Work instruction:
The expected response is the complete listing below, restated exactly, with its pictures omitted.

The input:
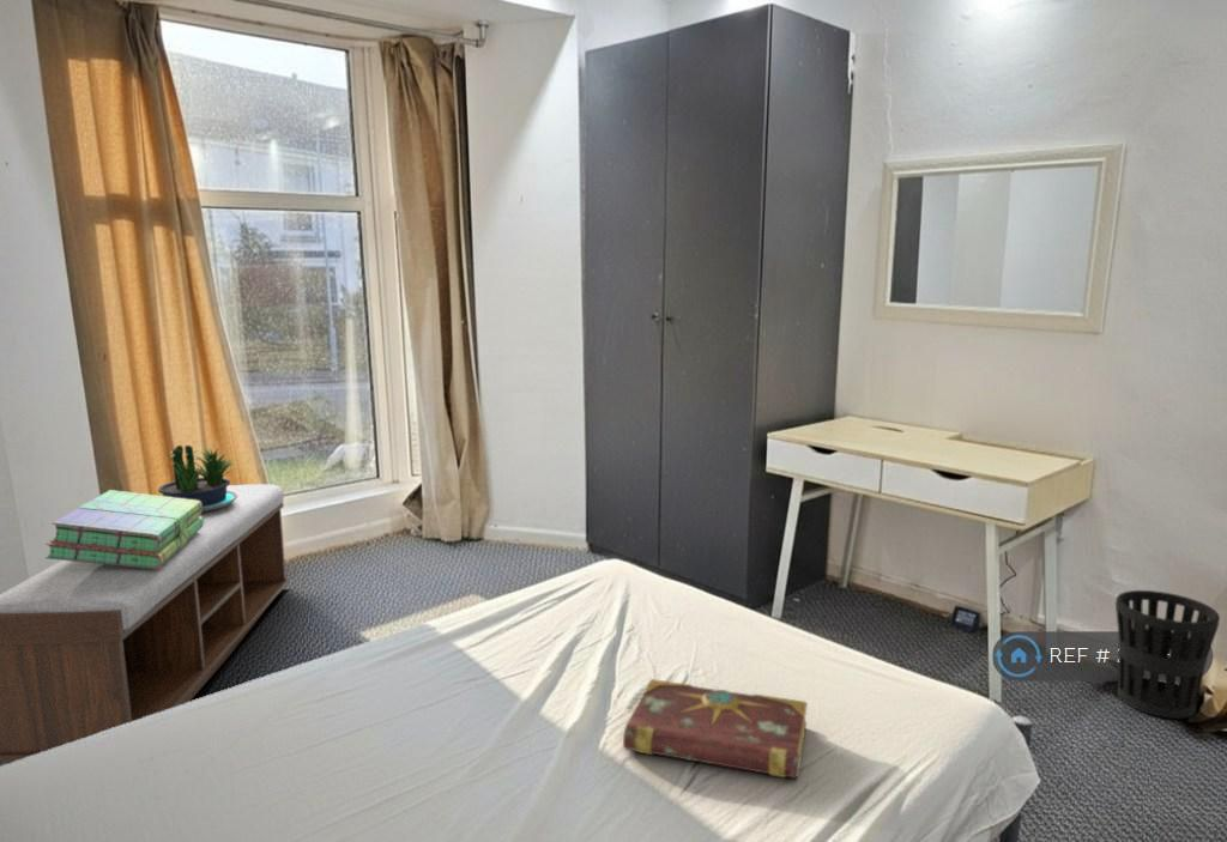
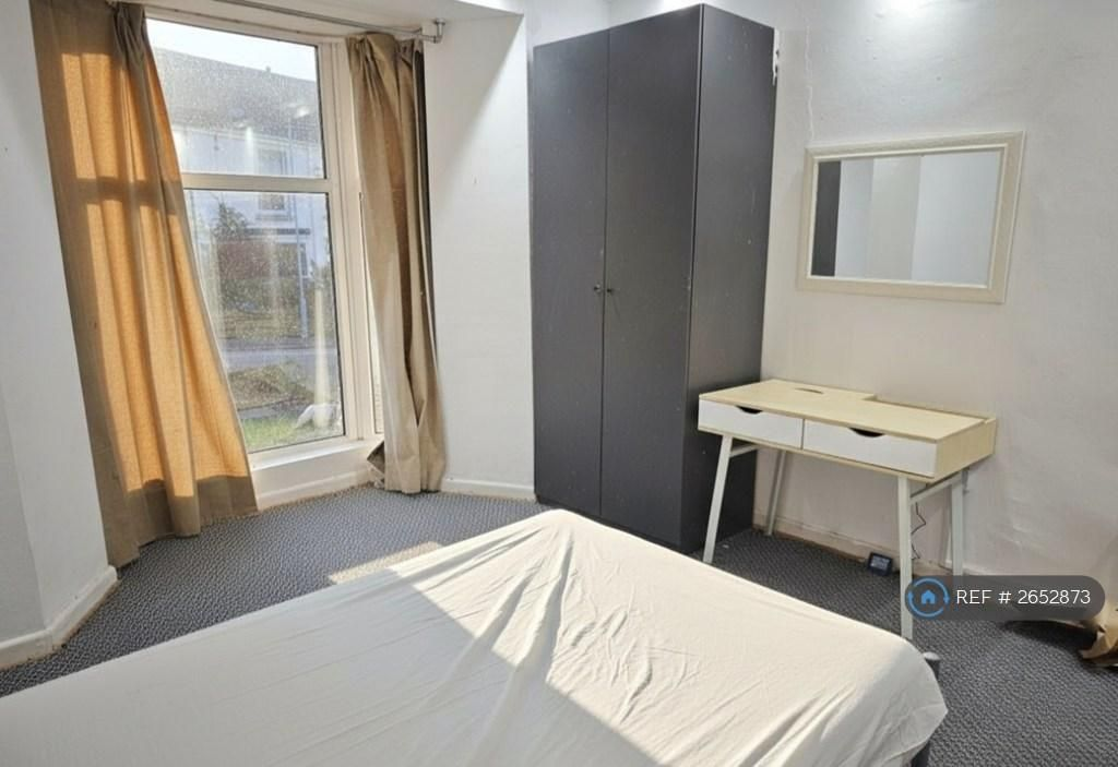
- potted plant [157,444,242,511]
- wastebasket [1114,589,1221,720]
- bench [0,483,290,763]
- stack of books [43,489,204,569]
- book [622,678,809,780]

Response to this task:
- potted plant [157,444,242,511]
- wastebasket [1114,589,1221,720]
- bench [0,483,290,763]
- stack of books [43,489,204,569]
- book [622,678,809,780]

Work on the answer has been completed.